Reducing demand. Step 3- Navigation, triage, skills mix

We now have supply matching demand – but its not necessarily efficient or a good use of your GP time, the most expensive resource. Often practices have a system which channels everyone to the GP creating unhelpful patient expectations. In this system the GP will see lost of self-limiting conditions, letter requests, sick note stuff etc.

Overall be proactive in managing demand there are lots of ideas here 

So what can we do to be more efficient? Telephone consultations have not shown to reduce demand, but may be more efficient; demand for face-to-face consultations was reduced by 39% by GP-led telephone triage (Jiwa at al 2002), and can reduce DNAs (NHS Innovation and Improvement 2007).
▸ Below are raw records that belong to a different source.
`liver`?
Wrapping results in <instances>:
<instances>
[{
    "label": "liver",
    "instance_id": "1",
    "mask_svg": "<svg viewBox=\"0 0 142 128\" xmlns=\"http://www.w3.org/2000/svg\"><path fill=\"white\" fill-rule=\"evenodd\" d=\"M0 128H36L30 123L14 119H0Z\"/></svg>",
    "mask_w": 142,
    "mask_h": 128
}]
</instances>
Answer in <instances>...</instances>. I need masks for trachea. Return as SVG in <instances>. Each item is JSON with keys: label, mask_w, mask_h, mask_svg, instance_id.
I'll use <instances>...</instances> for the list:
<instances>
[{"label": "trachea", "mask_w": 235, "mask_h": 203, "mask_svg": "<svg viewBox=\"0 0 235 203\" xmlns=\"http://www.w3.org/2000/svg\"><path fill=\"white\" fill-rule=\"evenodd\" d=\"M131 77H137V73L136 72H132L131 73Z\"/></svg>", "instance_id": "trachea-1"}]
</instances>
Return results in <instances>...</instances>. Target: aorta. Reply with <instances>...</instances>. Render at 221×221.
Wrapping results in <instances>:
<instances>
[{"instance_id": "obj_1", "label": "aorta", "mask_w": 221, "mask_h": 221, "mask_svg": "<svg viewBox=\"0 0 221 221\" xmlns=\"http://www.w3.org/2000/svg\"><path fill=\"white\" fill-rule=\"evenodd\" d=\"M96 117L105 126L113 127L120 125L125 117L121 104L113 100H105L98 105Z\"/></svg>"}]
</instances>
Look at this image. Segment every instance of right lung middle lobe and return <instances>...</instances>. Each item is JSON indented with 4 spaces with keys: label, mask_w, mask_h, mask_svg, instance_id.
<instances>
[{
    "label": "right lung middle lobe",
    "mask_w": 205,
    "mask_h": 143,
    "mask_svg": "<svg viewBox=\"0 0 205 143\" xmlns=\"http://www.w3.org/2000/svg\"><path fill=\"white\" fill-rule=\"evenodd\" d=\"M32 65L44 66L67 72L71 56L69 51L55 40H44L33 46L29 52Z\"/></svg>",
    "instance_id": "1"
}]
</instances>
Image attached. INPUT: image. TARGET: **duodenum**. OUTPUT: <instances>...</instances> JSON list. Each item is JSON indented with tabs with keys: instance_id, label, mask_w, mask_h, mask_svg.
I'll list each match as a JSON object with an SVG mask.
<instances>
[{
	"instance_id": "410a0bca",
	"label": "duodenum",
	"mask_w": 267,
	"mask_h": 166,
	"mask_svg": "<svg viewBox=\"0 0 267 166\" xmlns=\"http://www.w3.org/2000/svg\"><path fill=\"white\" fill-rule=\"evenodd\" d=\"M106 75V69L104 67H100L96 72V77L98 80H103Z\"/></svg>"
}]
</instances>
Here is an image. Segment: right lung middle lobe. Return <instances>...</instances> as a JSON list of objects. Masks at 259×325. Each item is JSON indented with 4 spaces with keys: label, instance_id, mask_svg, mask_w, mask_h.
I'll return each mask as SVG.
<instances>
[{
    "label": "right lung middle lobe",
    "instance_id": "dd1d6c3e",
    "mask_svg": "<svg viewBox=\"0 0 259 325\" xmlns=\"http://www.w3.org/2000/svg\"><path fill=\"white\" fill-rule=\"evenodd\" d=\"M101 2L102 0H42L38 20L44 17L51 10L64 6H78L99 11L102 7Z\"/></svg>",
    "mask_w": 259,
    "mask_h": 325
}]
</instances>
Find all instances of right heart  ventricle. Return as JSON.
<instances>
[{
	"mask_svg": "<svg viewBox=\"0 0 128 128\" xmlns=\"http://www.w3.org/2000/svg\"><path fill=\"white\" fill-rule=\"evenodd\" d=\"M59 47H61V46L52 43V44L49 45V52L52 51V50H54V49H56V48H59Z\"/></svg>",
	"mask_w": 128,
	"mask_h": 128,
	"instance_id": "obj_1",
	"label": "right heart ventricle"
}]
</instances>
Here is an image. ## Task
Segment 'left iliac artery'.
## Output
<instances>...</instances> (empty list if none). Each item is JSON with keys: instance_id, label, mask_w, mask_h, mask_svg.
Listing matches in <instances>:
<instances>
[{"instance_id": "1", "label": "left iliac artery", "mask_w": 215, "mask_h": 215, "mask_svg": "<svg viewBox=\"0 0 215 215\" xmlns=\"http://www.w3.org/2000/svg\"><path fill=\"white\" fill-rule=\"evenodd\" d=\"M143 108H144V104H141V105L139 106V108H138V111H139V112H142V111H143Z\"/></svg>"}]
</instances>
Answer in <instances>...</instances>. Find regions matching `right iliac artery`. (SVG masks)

Here are some of the steps that are generating a better flow, and managing demand.

1. Phone consultations

 Can be more efficient than face to face consults – a face to face is 10 minutes, a phone consult takes as long as it takes, if a patient needs 3 minutes you can get straight onto the next one, if a patient needs to be seen face to face and cant be dealt with on the phone you can call them in. Done well, and it does take time and training, you should end up calling in around 30% of patients or less. Some practices ask all patients to speak to a GP first – the big advantage is that it puts the two people who want to speak to each other in contact as soon as possible. For it to work well the GP call needs to respond in no more than 2 hours after the patient calls the practice. If your supply meets your demand then there is no reason why this isn’t achievable. Not all practices do GP call back for all patients – often it’s an option which patients take up through choice. Either way evidence shows that a GP can deal with around 25 patients in 3 hours rather than 18 – a significant gain. This is different than triage. In this system the caller (patient) decides if they want a telephone appointment. Some GPs will call patients, and then bring too many patients in for face-to-face appointments, so you need to work on phone skills, both in terms of dealing with patients on the phone and closing the conversation quickly. Using locums well here is very important. Get the most senior people to focus mainly on phones and complex presentations which require continuity, and have locums working on acute single presentations. Overall you do need to review how the calls are going. Here is an example:

2. Good Reception Navigation.

Some calls shouldn’t even get as far as a phone consult, a good reception screening should meet the needs of at least 30% of calls without a GP call back. These include people calling for repeat prescriptions, hay fever, sick notes and medication issues.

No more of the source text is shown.